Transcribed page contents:
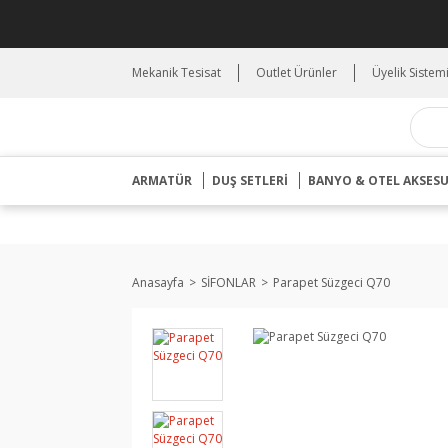
Mekanik Tesisat
Outlet Ürünler
Üyelik Sistem
ARMATÜR
DUŞ SETLERİ
BANYO & OTEL AKSES
Anasayfa
SİFONLAR
Parapet Süzgeci Q70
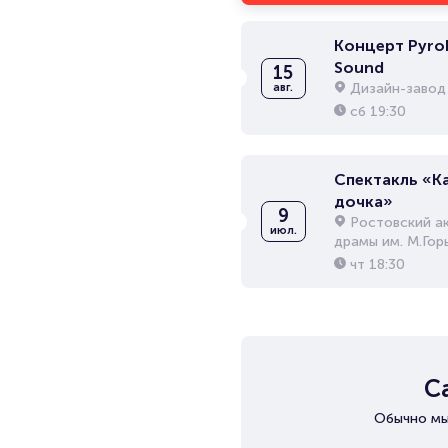
Концерт Pyrok
Sound
15
Дизайн-завод 
авг.
сб
19:30
Спектакль «К
дочка»
9
Ростовский а
июл.
драмы им. М.Гор
чт
18:30
С
Обычно мы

--- Job item ---
Produce a verbatim copy of every entry, excluding pictures.

--- Result of this exercise ---
Mekanik Tesisat
Outlet Ürünler
Üyelik Sistem
ARMATÜR
DUŞ SETLERİ
BANYO & OTEL AKSES
Anasayfa
SİFONLAR
Parapet Süzgeci Q70
Концерт Pyrok
Sound
15
Дизайн-завод 
авг.
сб
19:30
Спектакль «К
дочка»
9
Ростовский а
июл.
драмы им. М.Гор
чт
18:30
С
Обычно мы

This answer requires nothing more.